*** Extracted text Section Begins ***
Now listen you Royal Highness, take only what you need to survive!

Overview

spacecubes is a simple voxel renderer for three-dimensional NumPy arrays. It is made to be easy to use and allowing fast visualization. It is not made to produce good looking images or be feature rich.

Demo

Alt Text

Below is how the Windows 95 screensaver-esque demo was created using spacecubes (examples/windows_screensaver).

import numpy as np
from spacecubes import Camera
from spacecubes.io_devices import OpenCV

world = np.zeros((50, 50, 100))
color_mask = np.random.randint(0, 1000, size=world.shape)
random_mask = np.random.random(size=world.shape)
world[random_mask < 0.001] = color_mask[random_mask < 0.001]
colors = {i: np.random.random(3) * 255 for i in range(1, 1000)}
device = OpenCV(colors, resolution=(1080, 1920))
camera = Camera(x=25, y=25, z=0)
camera.look_at(x=25, y=25, z=100)
*** Extracted text Section Ends ***
→ Problem requirements
Return everything in the spacecubes text from "Below is how" down to "np.random.randint(0, 1000, size=world.shape)", copied word for word.
*** Information supplied Section Begins ***
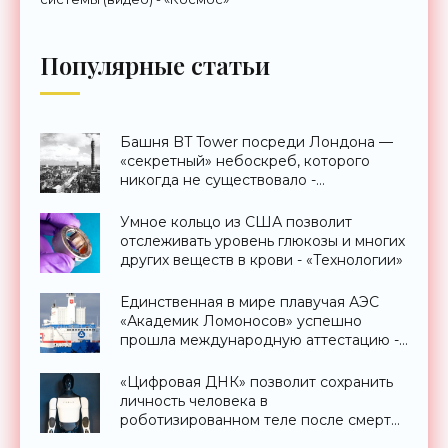
Популярные статьи
Башня BT Tower посреди Лондона —
«секретный» небоскреб, которого
никогда не существовало -
«Технологии»
Умное кольцо из США позволит
отслеживать уровень глюкозы и многих
других веществ в крови - «Технологии»
Единственная в мире плавучая АЭС
«Академик Ломоносов» успешно
прошла международную аттестацию -
«Технологии»
«Цифровая ДНК» позволит сохранить
личность человека в
роботизированном теле после смерти
- «Технологии»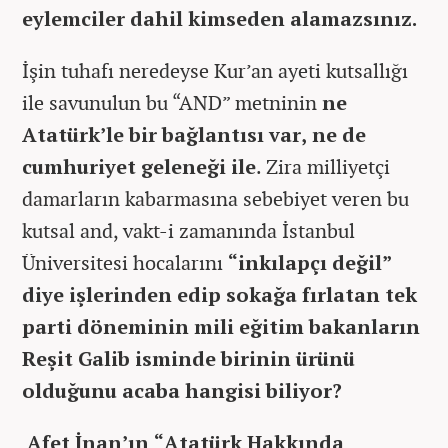
eylemciler dahil kimseden alamazsınız.
İşin tuhafı neredeyse Kur’an ayeti kutsallığı
ile savunulun bu “AND” metninin
ne
Atatürk’le bir bağlantısı var, ne de
cumhuriyet geleneği ile
. Zira milliyetçi
damarların kabarmasına sebebiyet veren bu
kutsal and, vakt-i zamanında İstanbul
Üniversitesi hocalarını
“inkılapçı değil”
diye işlerinden edip sokağa fırlatan tek
parti döneminin mili eğitim bakanların
Reşit Galib isminde birinin ürünü
olduğunu acaba hangisi biliyor?
Afet İnan’ın “Atatürk Hakkında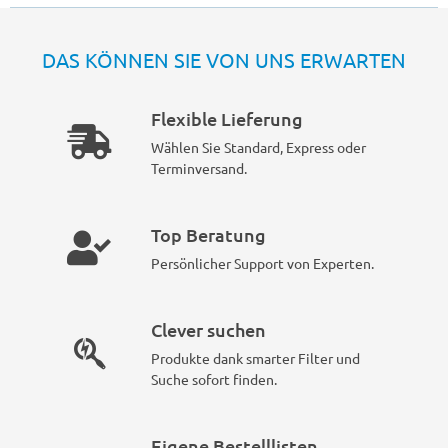
DAS KÖNNEN SIE VON UNS ERWARTEN
Flexible Lieferung
Wählen Sie Standard, Express oder
Terminversand.
Top Beratung
Persönlicher Support von Experten.
Clever suchen
Produkte dank smarter Filter und
Suche sofort finden.
Eigene Bestelllisten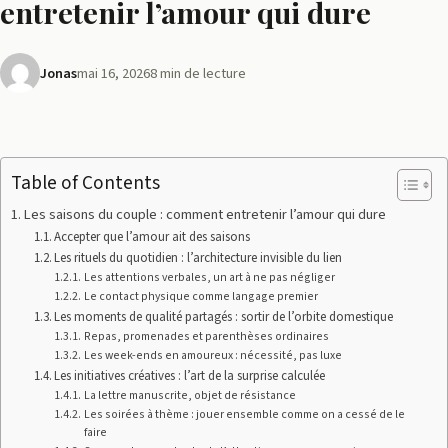
entretenir l’amour qui dure
Jonas
mai 16, 2026
8 min de lecture
Table of Contents
Les saisons du couple : comment entretenir l’amour qui dure
Accepter que l’amour ait des saisons
Les rituels du quotidien : l’architecture invisible du lien
Les attentions verbales, un art à ne pas négliger
Le contact physique comme langage premier
Les moments de qualité partagés : sortir de l’orbite domestique
Repas, promenades et parenthèses ordinaires
Les week-ends en amoureux : nécessité, pas luxe
Les initiatives créatives : l’art de la surprise calculée
La lettre manuscrite, objet de résistance
Les soirées à thème : jouer ensemble comme on a cessé de le
faire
*** Information supplied Section Ends ***
→ Solution
Below is how the Windows 95 screensaver-esque demo was created using spacecubes (examples/windows_screensaver).

import numpy as np
from spacecubes import Camera
from spacecubes.io_devices import OpenCV

world = np.zeros((50, 50, 100))
color_mask = np.random.randint(0, 1000, size=world.shape)